━━━ Data shown
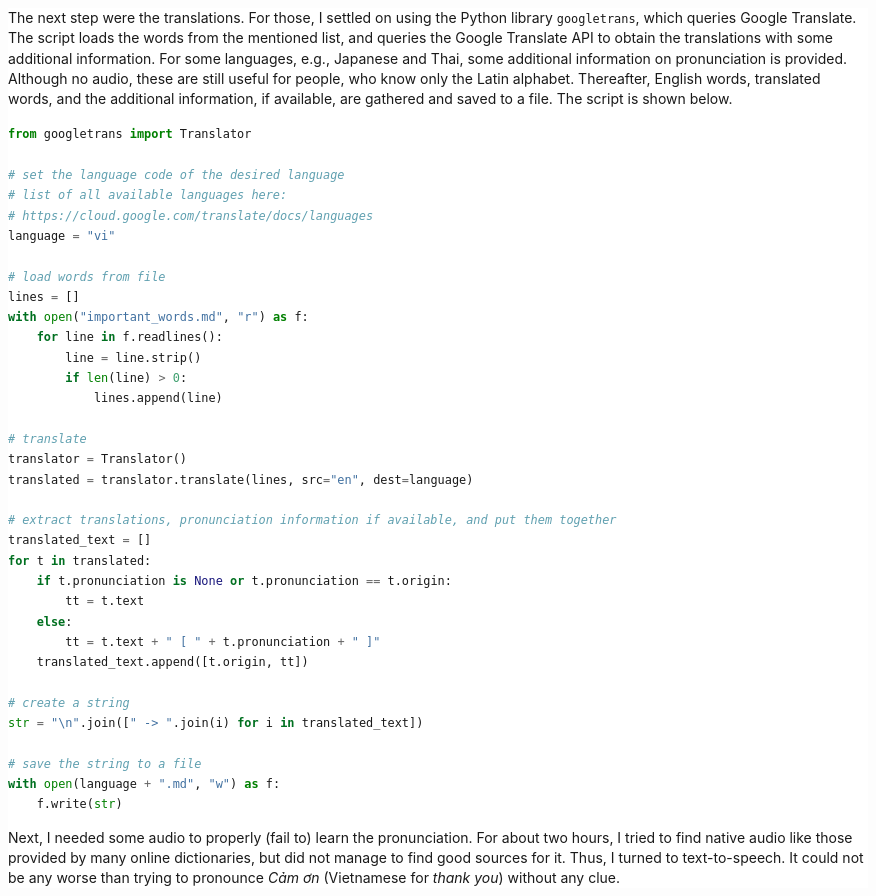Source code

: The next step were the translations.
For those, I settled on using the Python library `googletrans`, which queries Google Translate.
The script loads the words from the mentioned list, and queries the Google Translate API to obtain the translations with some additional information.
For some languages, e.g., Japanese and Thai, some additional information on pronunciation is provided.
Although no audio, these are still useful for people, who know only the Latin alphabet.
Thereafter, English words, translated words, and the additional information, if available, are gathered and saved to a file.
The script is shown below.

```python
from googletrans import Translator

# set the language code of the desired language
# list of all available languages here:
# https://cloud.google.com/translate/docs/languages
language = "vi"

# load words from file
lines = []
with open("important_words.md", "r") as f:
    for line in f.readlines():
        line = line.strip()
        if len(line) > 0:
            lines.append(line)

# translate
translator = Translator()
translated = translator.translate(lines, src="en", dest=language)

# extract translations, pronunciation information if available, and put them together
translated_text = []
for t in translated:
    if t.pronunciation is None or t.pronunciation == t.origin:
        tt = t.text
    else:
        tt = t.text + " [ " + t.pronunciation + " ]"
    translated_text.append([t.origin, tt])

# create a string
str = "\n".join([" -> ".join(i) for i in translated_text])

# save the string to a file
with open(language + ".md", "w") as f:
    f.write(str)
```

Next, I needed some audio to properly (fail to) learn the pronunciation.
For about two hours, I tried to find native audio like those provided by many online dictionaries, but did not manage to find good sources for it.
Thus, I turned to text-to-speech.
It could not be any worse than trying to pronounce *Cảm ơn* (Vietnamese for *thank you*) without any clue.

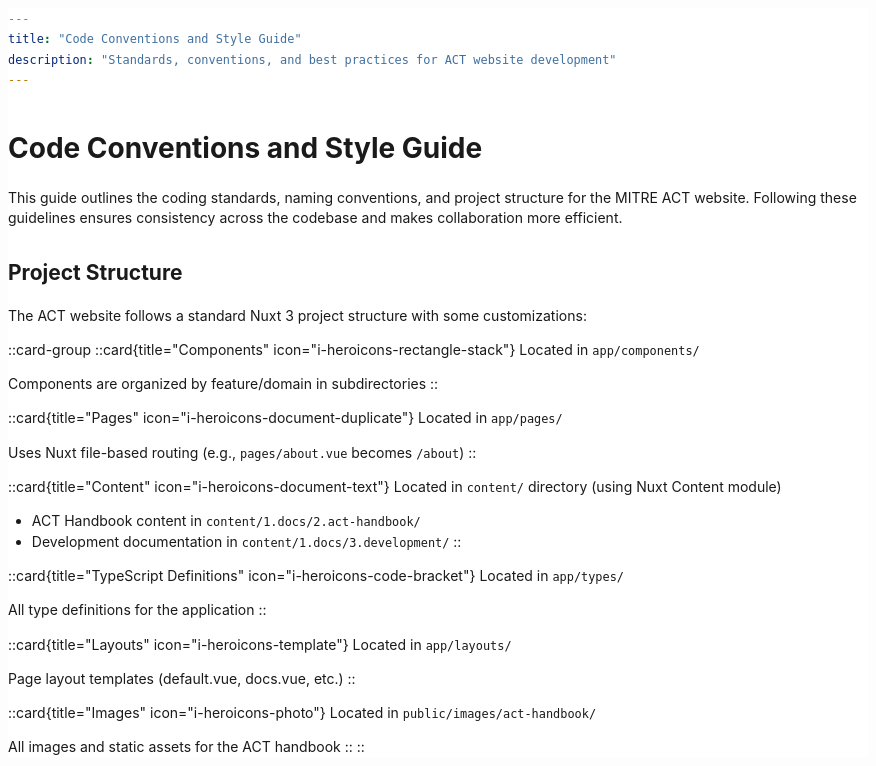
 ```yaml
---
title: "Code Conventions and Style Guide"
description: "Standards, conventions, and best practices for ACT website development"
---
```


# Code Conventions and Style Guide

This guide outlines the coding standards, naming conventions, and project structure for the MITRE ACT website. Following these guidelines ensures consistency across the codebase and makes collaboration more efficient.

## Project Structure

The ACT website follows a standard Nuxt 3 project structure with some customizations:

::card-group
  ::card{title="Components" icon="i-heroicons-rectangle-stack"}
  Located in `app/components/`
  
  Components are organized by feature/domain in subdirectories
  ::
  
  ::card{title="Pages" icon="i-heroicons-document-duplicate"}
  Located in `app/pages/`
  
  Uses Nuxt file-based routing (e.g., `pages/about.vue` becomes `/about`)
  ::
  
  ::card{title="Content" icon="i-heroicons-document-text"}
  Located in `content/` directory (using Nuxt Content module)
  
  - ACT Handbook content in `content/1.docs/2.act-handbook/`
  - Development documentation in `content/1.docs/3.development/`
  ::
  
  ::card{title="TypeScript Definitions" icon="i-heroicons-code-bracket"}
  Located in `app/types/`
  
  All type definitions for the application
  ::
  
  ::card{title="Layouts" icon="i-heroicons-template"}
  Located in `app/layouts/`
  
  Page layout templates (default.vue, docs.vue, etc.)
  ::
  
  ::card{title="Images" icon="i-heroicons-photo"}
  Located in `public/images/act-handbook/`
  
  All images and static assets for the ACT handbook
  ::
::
━━━━━━
**Work request**
Every line of the listing that holds the word "file" is to be found and copied.

**Expected answer**
Thereafter, English words, translated words, and the additional information, if available, are gathered and saved to a file.
# load words from file
# save the string to a file
  Uses Nuxt file-based routing (e.g., `pages/about.vue` becomes `/about`)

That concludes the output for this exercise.